PORT ANGELES — Under a canvas awning sheltering the family and close friends of Joe Rogers, the boy’s father laid his arms on the light green casket and brought his forehead down to touch its shiny surface.
After a moment, Tom Rogers straightened and moved into the embrace of family members as a knot of adults and children pressed forward and placed colorful flowers on top of Joe’s casket.
Inside the casket, Joe’s mother had placed his fishing pole and vest.
There are no answers to explain the tragic death of a boy as young as Joseph Franklin Rogers, the Rev. Mel Wilson said at Saturday’s graveside service.
So instead of searching for answers, more than a hundred family members, friends and classmates gathered in the lush grass at Mount Angeles Memorial Park near Port Angeles to remember a kind, blond-haired 13-year-old who put his all into the things he did and loved to catch the biggest fish.
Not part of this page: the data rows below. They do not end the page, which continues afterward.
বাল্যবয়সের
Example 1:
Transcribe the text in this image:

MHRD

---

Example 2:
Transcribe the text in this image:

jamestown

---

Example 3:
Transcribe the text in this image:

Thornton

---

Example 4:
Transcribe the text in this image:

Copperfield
Joe, a seventh-grader at Crescent School in Joyce, shot himself in the chest with a .22-caliber three-quarter length rifle last Wednesday morning in the back of a classroom where his teacher and 18 other students — the entire seventh grade — were having language arts class.
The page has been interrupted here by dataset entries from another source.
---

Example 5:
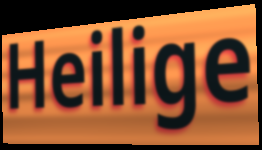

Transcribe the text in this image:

Heilige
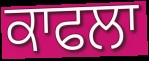
ਕਾਫਲਾ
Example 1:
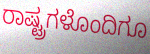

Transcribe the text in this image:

Joe had carried the rifle to school inside his guitar case, pointed it at no one but himself, and uttered only his teacher’s name — “Mrs. Hibbard” — before shooting himself.
Those who knew him say he was a happy boy from a loving family, making it so hard to understand why he would kill himself.
His death has stunned the small community of Joyce where, like Joe, most children start Crescent School as preschoolers.
Under the afternoon’s bright sky, groups of children close to Joe’s age stood among the gravestones, some with tears overflowing, others with faces set hard and firm, many with hands dug deep into the pockets of blue jeans.
Adults gathered among them, offering gentle hugs to their children or embracing each other.